Using their own currency is beneficial to gamers? Simple because they can use that currency between games?
You know what other currency I can do that with? The US Dollar. And I can use those dollars to buy stuff in non-Wemix games, as well as things like food, clothing, socks.
Sorry. But this is just a bad take. Unique currency is NEVER a positive for customers. and we certainly aren't "Lucky" it's heading our way.
All time classic MY NEW FAVORITE POST! (Keep laying those bricks)
"I should point out that no other company has shipped out a beta on a disc before this." - Official Mortal Online Lead Community Moderator
Proudly wearing the Harbinger badge since Dec 23, 2017.
Coined the phrase "Role-Playing a Development Team" January 2018
"Oddly Slap is the main reason I stay in these forums." - Mystichaze April 9th 2018
The funny thing is most games never give you the ability to move currency between games after you've spent it.
When I "Cash Out" and my WeMix Bucks went up in value (whatever their currency is), will they have to report my "profit" to the IRS?
Here is an example of how "Lucky" customer are:
In MIR4, players have the opportunity to earn money. The game uses the play-to-earn NFT system. You need to farm Darksteel and then melt it into a Draco-own utility token. To make one Draco, you will need 100,000 Darksteel + a small fee paid in Darksteel. And today we will tell you how to Cash Out in MIR4.
How to Withdraw Money in MIR4
Yeah lucky me!
All time classic MY NEW FAVORITE POST! (Keep laying those bricks)
"I should point out that no other company has shipped out a beta on a disc before this." - Official Mortal Online Lead Community Moderator
Proudly wearing the Harbinger badge since Dec 23, 2017.
Coined the phrase "Role-Playing a Development Team" January 2018
"Oddly Slap is the main reason I stay in these forums." - Mystichaze April 9th 2018
Pay 20 bucks for a new mount.
Decide to play a different game. Pay 20 dollars for a new mount in that game.
You now spent 40 dollars.
As opposed to selling the asset, getting a currency that can be used in other games, and then buying that mount in the other game.

> _WHAT THE TASK REQUIRES_: Reproduce the part of the forum discussion about game currency starting with "How to Withdraw" and going on through "in that game.". The entries that follow have nothing to do with the forum discussion about game currency.

> _EXCERPTED RECORDS_:
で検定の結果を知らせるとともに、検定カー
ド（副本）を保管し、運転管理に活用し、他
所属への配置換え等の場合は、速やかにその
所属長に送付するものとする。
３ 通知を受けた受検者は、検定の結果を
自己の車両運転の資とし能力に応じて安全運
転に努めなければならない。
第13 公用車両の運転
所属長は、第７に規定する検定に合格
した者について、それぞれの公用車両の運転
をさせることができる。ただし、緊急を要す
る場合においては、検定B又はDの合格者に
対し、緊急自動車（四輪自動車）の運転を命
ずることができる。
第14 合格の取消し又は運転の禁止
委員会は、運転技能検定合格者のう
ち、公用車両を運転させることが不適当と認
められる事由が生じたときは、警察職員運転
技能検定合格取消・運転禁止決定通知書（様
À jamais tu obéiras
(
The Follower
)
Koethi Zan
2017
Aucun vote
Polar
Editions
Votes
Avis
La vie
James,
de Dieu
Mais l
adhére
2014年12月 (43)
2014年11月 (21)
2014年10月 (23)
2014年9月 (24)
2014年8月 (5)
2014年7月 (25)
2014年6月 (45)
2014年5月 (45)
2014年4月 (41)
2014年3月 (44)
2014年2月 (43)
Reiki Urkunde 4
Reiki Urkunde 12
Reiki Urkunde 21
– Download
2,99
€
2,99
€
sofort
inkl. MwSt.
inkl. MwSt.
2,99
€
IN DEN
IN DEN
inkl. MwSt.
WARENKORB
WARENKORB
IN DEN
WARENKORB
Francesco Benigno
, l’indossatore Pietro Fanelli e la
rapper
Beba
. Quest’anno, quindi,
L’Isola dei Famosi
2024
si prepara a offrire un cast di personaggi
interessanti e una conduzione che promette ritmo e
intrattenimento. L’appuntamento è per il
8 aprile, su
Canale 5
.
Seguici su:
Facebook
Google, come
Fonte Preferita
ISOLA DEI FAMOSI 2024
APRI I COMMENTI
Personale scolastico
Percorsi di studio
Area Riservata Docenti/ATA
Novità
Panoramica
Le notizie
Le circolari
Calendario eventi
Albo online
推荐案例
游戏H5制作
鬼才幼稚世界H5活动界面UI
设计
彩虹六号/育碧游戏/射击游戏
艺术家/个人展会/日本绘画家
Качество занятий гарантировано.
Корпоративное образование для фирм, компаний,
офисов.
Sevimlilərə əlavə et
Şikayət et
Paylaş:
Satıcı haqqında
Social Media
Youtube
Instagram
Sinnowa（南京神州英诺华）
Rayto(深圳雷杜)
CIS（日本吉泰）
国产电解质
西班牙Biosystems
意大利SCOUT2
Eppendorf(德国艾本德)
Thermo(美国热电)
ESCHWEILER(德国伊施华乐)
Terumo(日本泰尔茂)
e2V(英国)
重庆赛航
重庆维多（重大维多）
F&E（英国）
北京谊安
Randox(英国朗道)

> _PROBLEM SOLUTION_:
How to Withdraw Money in MIR4
Yeah lucky me!
All time classic MY NEW FAVORITE POST! (Keep laying those bricks)
"I should point out that no other company has shipped out a beta on a disc before this." - Official Mortal Online Lead Community Moderator
Proudly wearing the Harbinger badge since Dec 23, 2017.
Coined the phrase "Role-Playing a Development Team" January 2018
"Oddly Slap is the main reason I stay in these forums." - Mystichaze April 9th 2018
Pay 20 bucks for a new mount.
Decide to play a different game. Pay 20 dollars for a new mount in that game.